A screw press is a type of machine press in which the ram is driven up and down by a screw. The screw shaft can be driven by a handle, or a wheel. It works by using a coarse screw to convert the rotation of the handle or drive-wheel into a small downward movement of greater force. The screwpress was also used in Gutenberg's printing press in the mid-15th century. - wikipedia
ScrewPress is a content managment system built with node.js and verboten.js among other libraries. ScrewPress is inteded for developers, but general use is an intended goal as the platform matures. I took a fresh start at a blogging system, while still taking into account the best features of existing industry leaders. Instead of a wysiwyg editor, I've opted for markdown syntax for content creation and jade templates for more complex layouts and functionality. Most of the base features of the CMS are implemented via plugins, so the platform will be extremely flexible by allowing customizations to almost any feature. The platform supports a multi-site implementation or a single-site implementation at its core. Content migration is seamless via root relative urls. Content merging and versioning is handled via Mercurial (hg) so modifications can be made in development, staging, and production environments without the difficulty of manually merging content between each. Best of all, the core application code is only about a thousand lines of code.

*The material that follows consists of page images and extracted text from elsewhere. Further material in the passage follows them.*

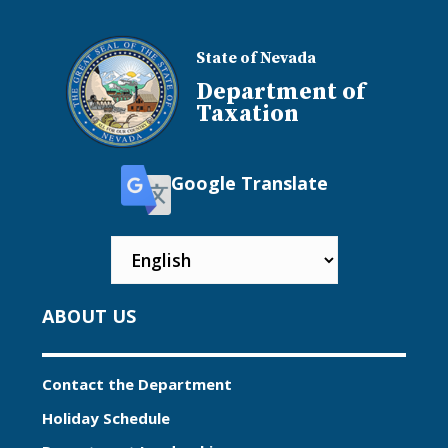
State of Nevada
Department of
Taxation
Google Translate
ABOUT US
Contact the Department
Holiday Schedule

What Doesn't ScrewPress Do?
This platform is by no means production ready. I use it for my personal site, and a blog site dedicated to my daughter, but that's all really. It could use some style updates, some plugins, some more core logic, a database (probably mongodb) for storing meta information about the pages on the filesystem. I also need to update some core libraries like expressjs, - since they have been hacked to fix bugs in their cores I haven't taken the time to update the projects and re-hack the bug fixes that are most likely still there. And the list goes on before I'd consider using this for any client. But I'll get there, eventually. Currently I'm interested in purchasing a logo for the site, something along the shape of this style of screwpress so if you have a recommendation or would like to contribute some work, please contact me at marcuspope.com.
Where Can I Get It?
Right now the project is hosted on bitbucket but it does not have core dependencies published at the moment. But soon I will offer a direct download link here on this site.
Phase 1 of the project is already complete. The initial goal was a platform designed to create content of virtually any type. Key aspects include the ability to quickly add and edit content, extend core functionality with plugins, reuse content via an include system, version content with Mercurial, and host media items from a 3rd party cdn. As an added bonus I included a multi-host infrastructure to allow hosting multiple sites from one nodejs instance.
Phase 2 will offer user input over port 80. In order to reduce development time for phase 1 I opted to force content updates and user data input occur only over port 3000. The caveat to this design is that content updates must occur from within my local network as port 3000 is blocked to public use. The benefit of this design is an almost complete prevention of injection and execution attacks as all port 80 requests are read-only. So with phase 1 completed, I can now devote the time and attention content modifications deserve, while still producing and updating content for friends and family. This phase of development will include features such as user comments, contact forms, rich applications, and file uploads. So in addition to a secure architecture, there will also be several new plugins provided by the core installation, and a complete overhaul of the built-in search engine.
Phase 3 will be the final major phase of core development. Basically I'll polish, refactor and optimize the entire codebase. I'll produce some professional themes to enhance the UI for both the default base theme and the administrative interface. An admin portal will be created to simplify configuration changes and plugin management. And everything will be done under the guise of pure simplicity. I hope to have a final product that is no more than 2,000 lines of core code. Any development efforts past phase 3 will likely be dedicated exclusively to plugins or core modifications made to improve plugin creation.
If the product gains popularity I'll probably create a forum, support site, and other hosted services. But that's based on a pretty big assumption that this product will gain even a few hundred users. So phase 4 is not currently on the roadmap in any shape.